→ **Exercise set**
(a) For each statement, say yes or no according to the commit notice, and quote the exact words from it that decide: (i) Jacques Nadeau committed the change; (ii) the change touched three files; (iii) the change went into the master branch.
(b) Rewrite the commit notice from "Branch: refs/heads/master" to "insertions(+), 102 deletions(-)", putting "main" in place of "master".

→ **Text provided**
DRILL-824: MergingRecordBatch.next() fails to reallocate the outgoing vectors 
if copyFromSafe returns false.


Project: http://git-wip-us.apache.org/repos/asf/incubator-drill/repo
Commit: http://git-wip-us.apache.org/repos/asf/incubator-drill/commit/ef28054b
Tree: http://git-wip-us.apache.org/repos/asf/incubator-drill/tree/ef28054b
Diff: http://git-wip-us.apache.org/repos/asf/incubator-drill/diff/ef28054b

Branch: refs/heads/master
Commit: ef28054b4f8eb9f9b4fbaa069089e18536394632
Parents: e6a6652
Author: vkorukanti <[email protected]>
Authored: Fri May 23 09:53:38 2014 -0700
Committer: Jacques Nadeau <[email protected]>
Committed: Wed May 28 09:13:58 2014 -0700

----------------------------------------------------------------------
 .../impl/mergereceiver/MergingRecordBatch.java  |   4 +-
 .../drill/exec/TestQueriesOnLargeFile.java      | 118 +++++++++++++++++++
 .../complex/writer/TestJsonReaderLargeFile.java | 101 ----------------
 .../largefiles/merging_receiver_large_data.json | 113 ++++++++++++++++++
 4 files changed, 234 insertions(+), 102 deletions(-)

→ **Collected data**
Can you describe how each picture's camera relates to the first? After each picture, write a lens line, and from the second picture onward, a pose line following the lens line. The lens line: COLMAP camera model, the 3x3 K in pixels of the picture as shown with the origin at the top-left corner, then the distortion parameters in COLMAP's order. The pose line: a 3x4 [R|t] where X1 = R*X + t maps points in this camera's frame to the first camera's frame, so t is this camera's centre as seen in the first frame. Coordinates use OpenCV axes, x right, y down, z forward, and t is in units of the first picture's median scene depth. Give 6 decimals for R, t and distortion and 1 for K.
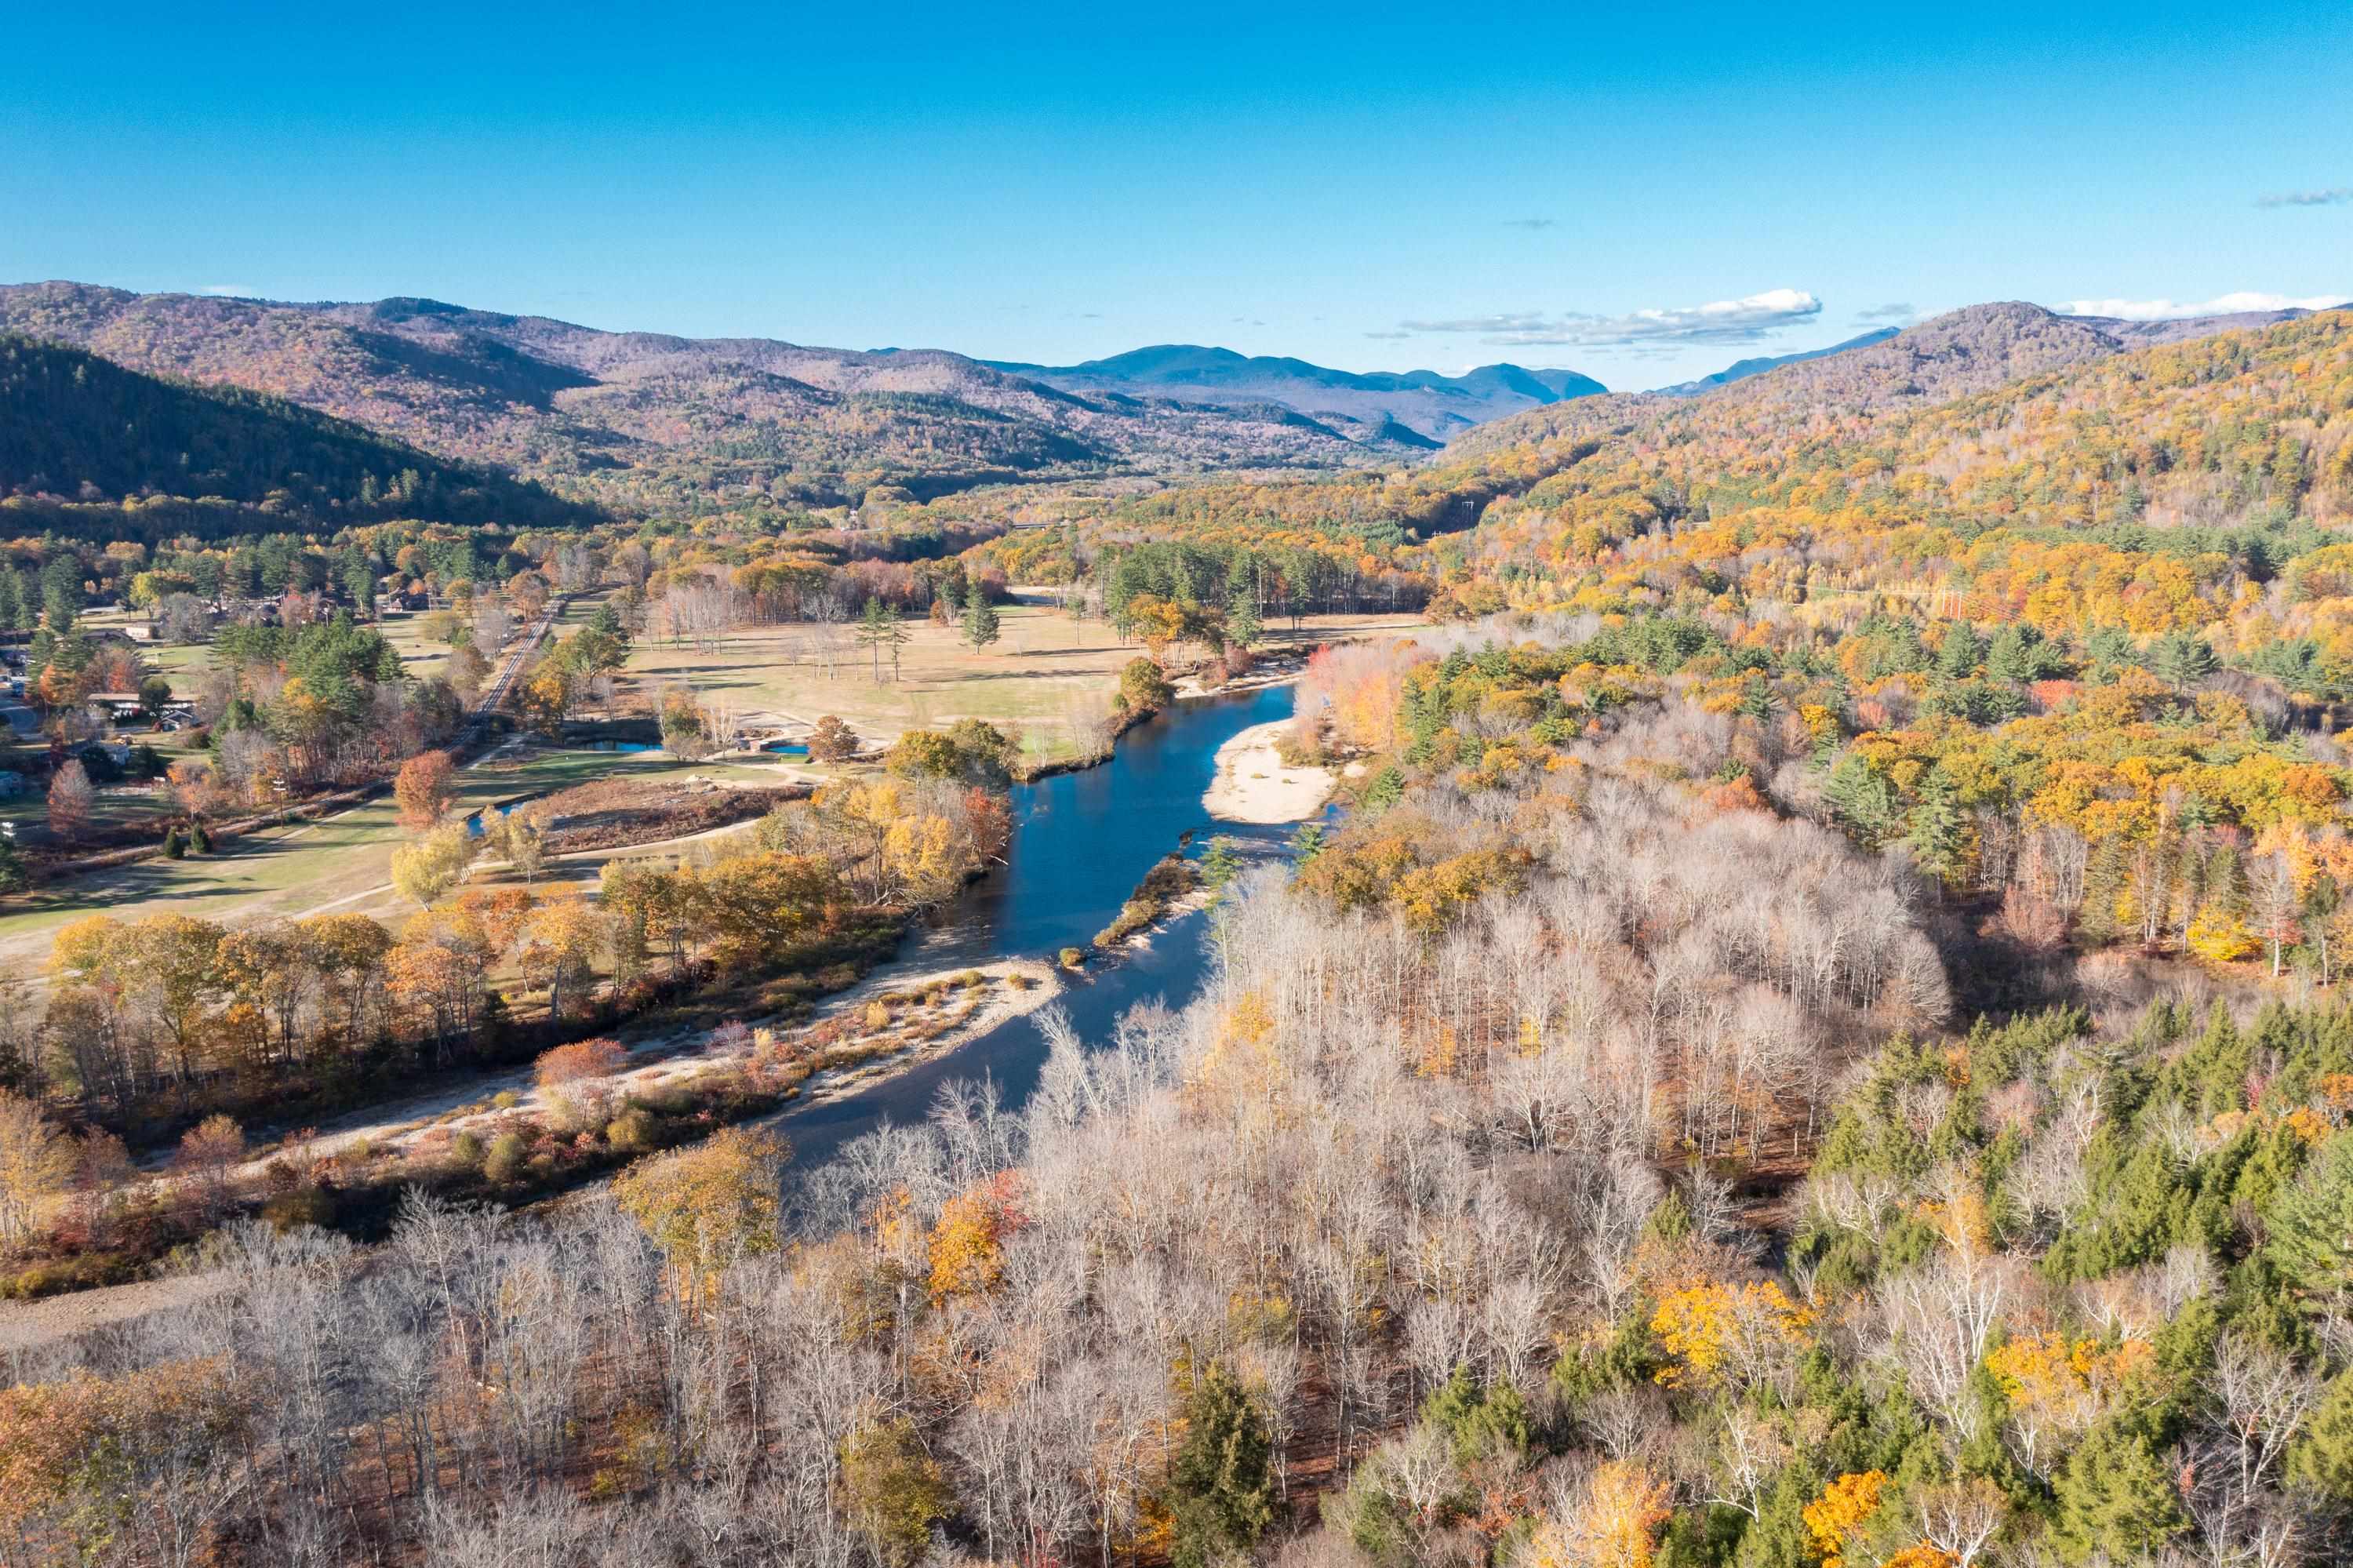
lens RADIAL K [[1837.6, 0, 1176.5], [0, 1837.6, 784.0], [0, 0, 1]] dist [-0.029209, 0.020991]
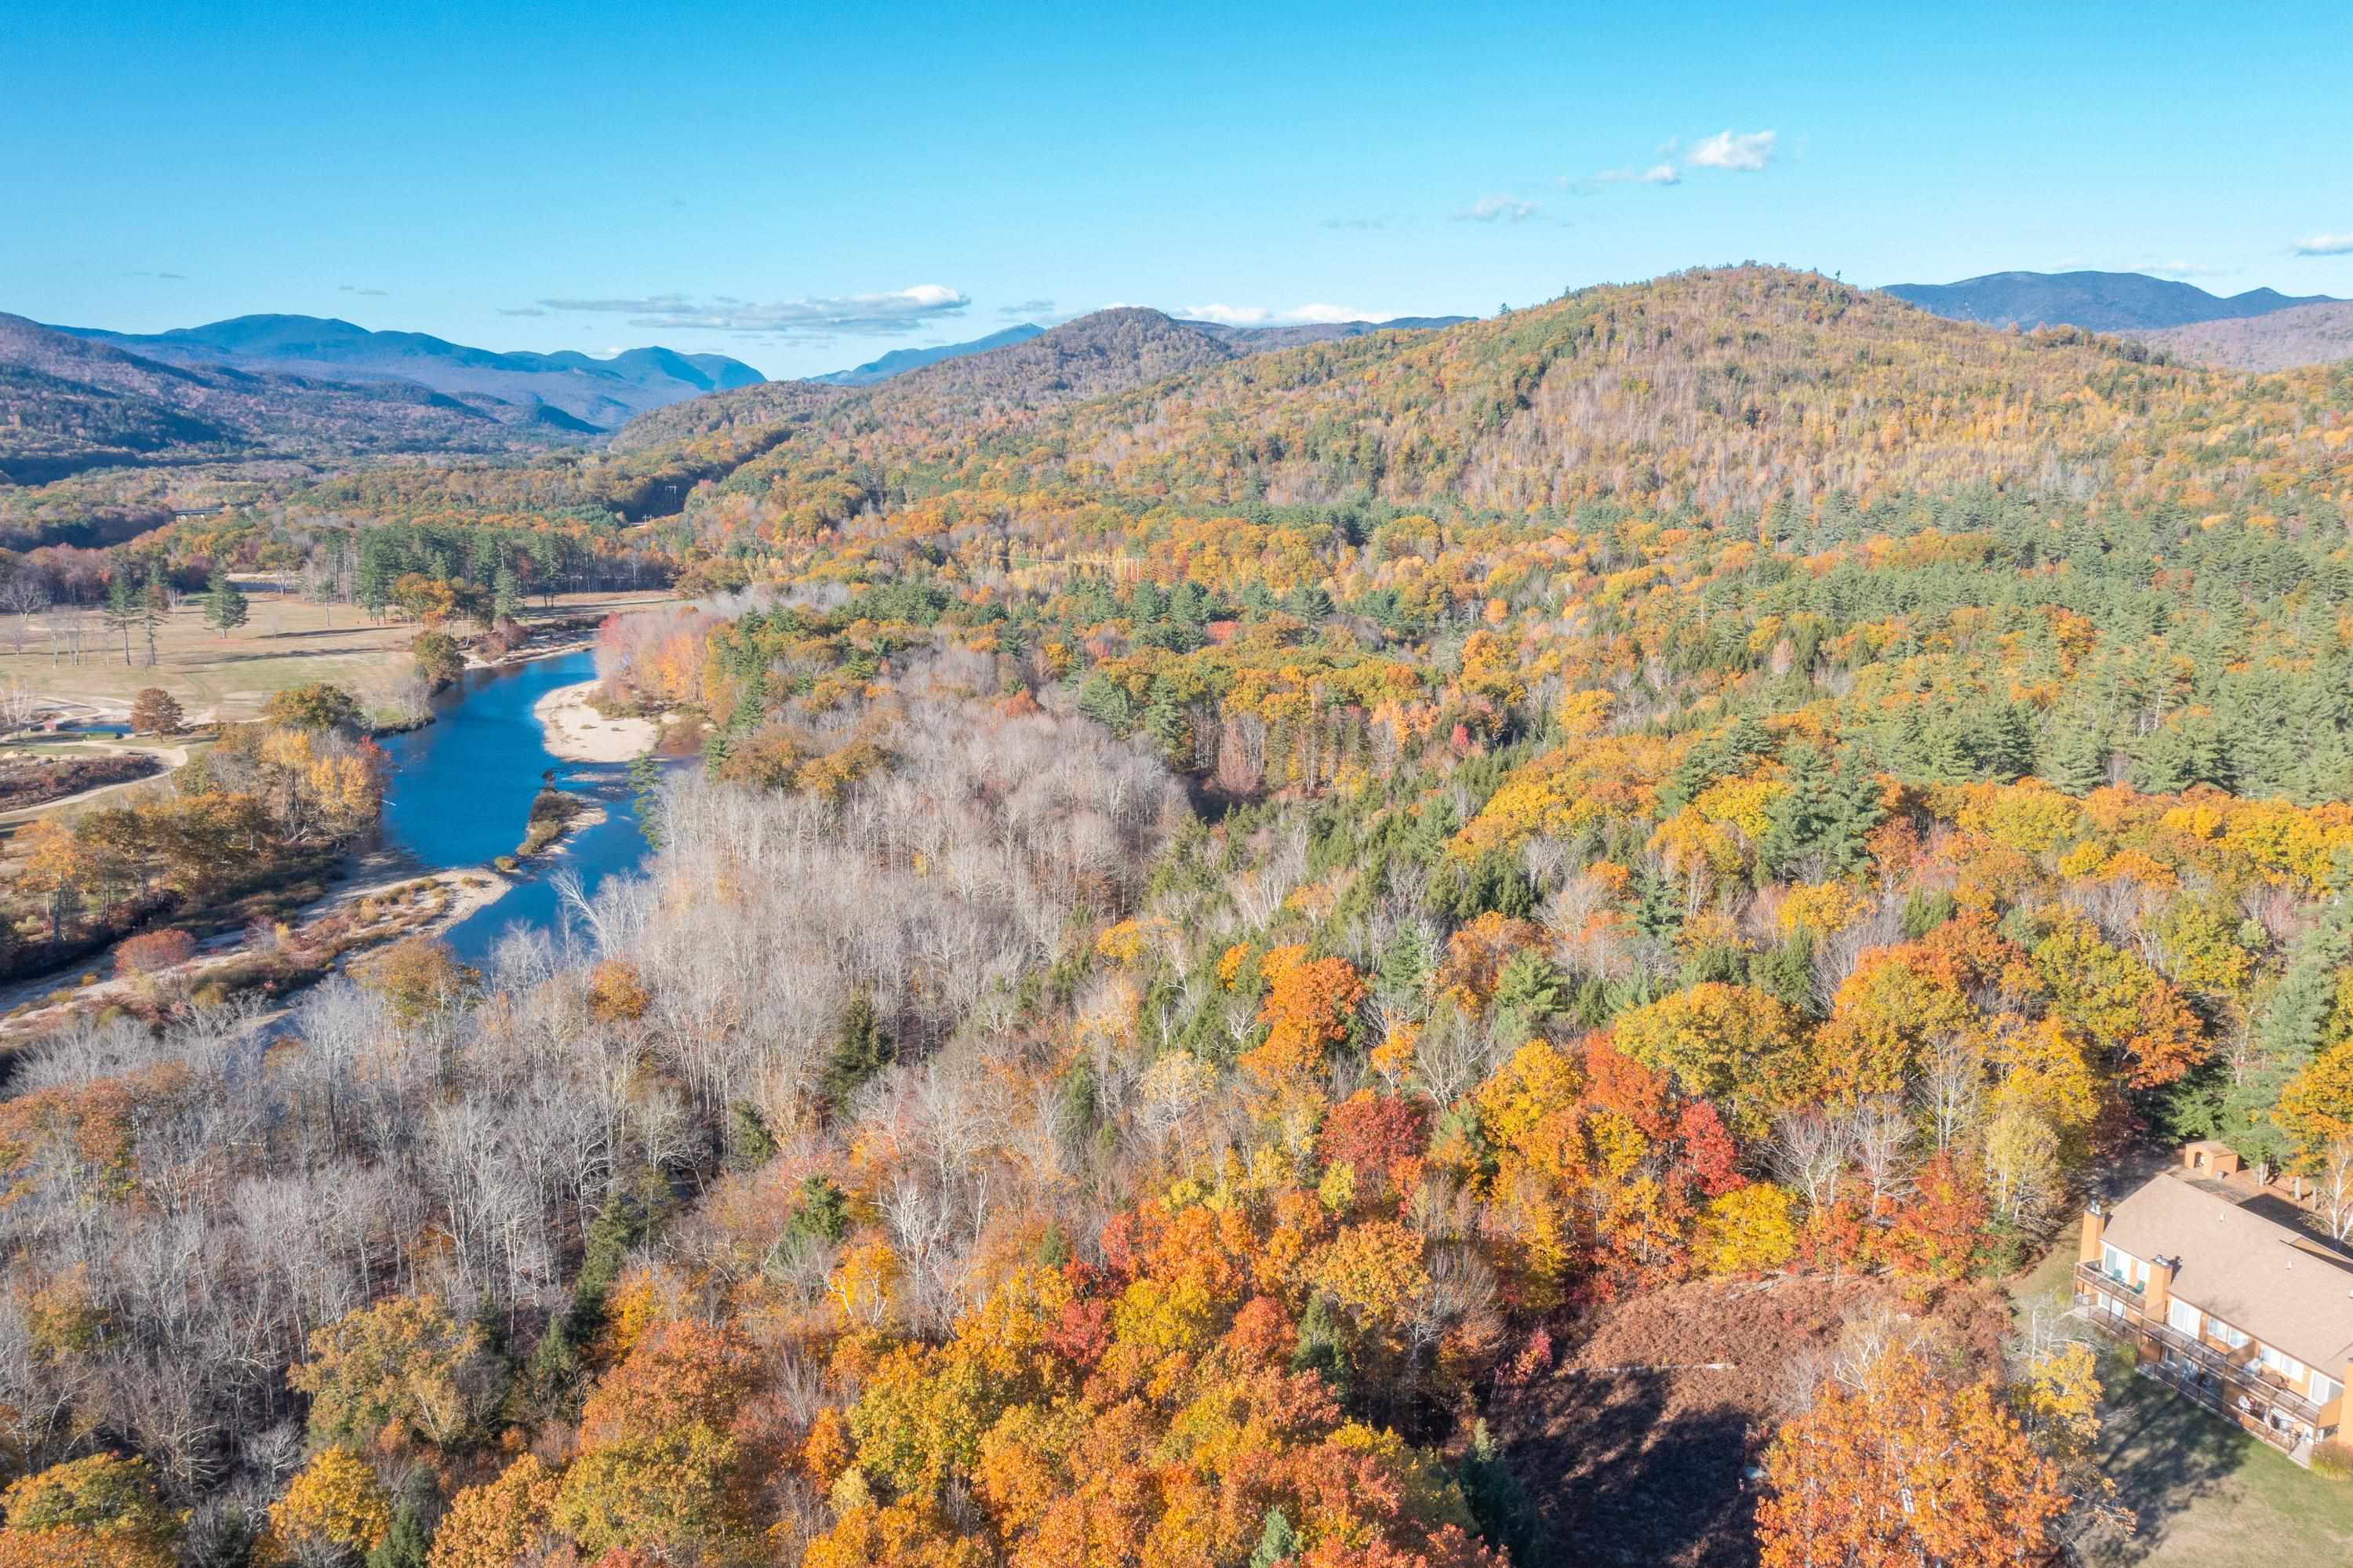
lens RADIAL K [[1837.6, 0, 1176.5], [0, 1837.6, 784.0], [0, 0, 1]] dist [-0.029209, 0.020991]
pose [[0.904018, -0.064517, 0.422598, -0.055969], [0.061562, 0.997890, 0.020652, 0.015840], [-0.423039, 0.007346, 0.906082, -0.084873]]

→ **Answer set**
(a)
(i) Yes: "Committer: Jacques Nadeau"
(ii) No: "4 files changed"
(iii) Yes: "Branch: refs/heads/master"

(b)
Branch: refs/heads/main
Commit: ef28054b4f8eb9f9b4fbaa069089e18536394632
Parents: e6a6652
Author: vkorukanti <[email protected]>
Authored: Fri May 23 09:53:38 2014 -0700
Committer: Jacques Nadeau <[email protected]>
Committed: Wed May 28 09:13:58 2014 -0700

----------------------------------------------------------------------
 .../impl/mergereceiver/MergingRecordBatch.java  |   4 +-
 .../drill/exec/TestQueriesOnLargeFile.java      | 118 +++++++++++++++++++
 .../complex/writer/TestJsonReaderLargeFile.java | 101 ----------------
 .../largefiles/merging_receiver_large_data.json | 113 ++++++++++++++++++
 4 files changed, 234 insertions(+), 102 deletions(-)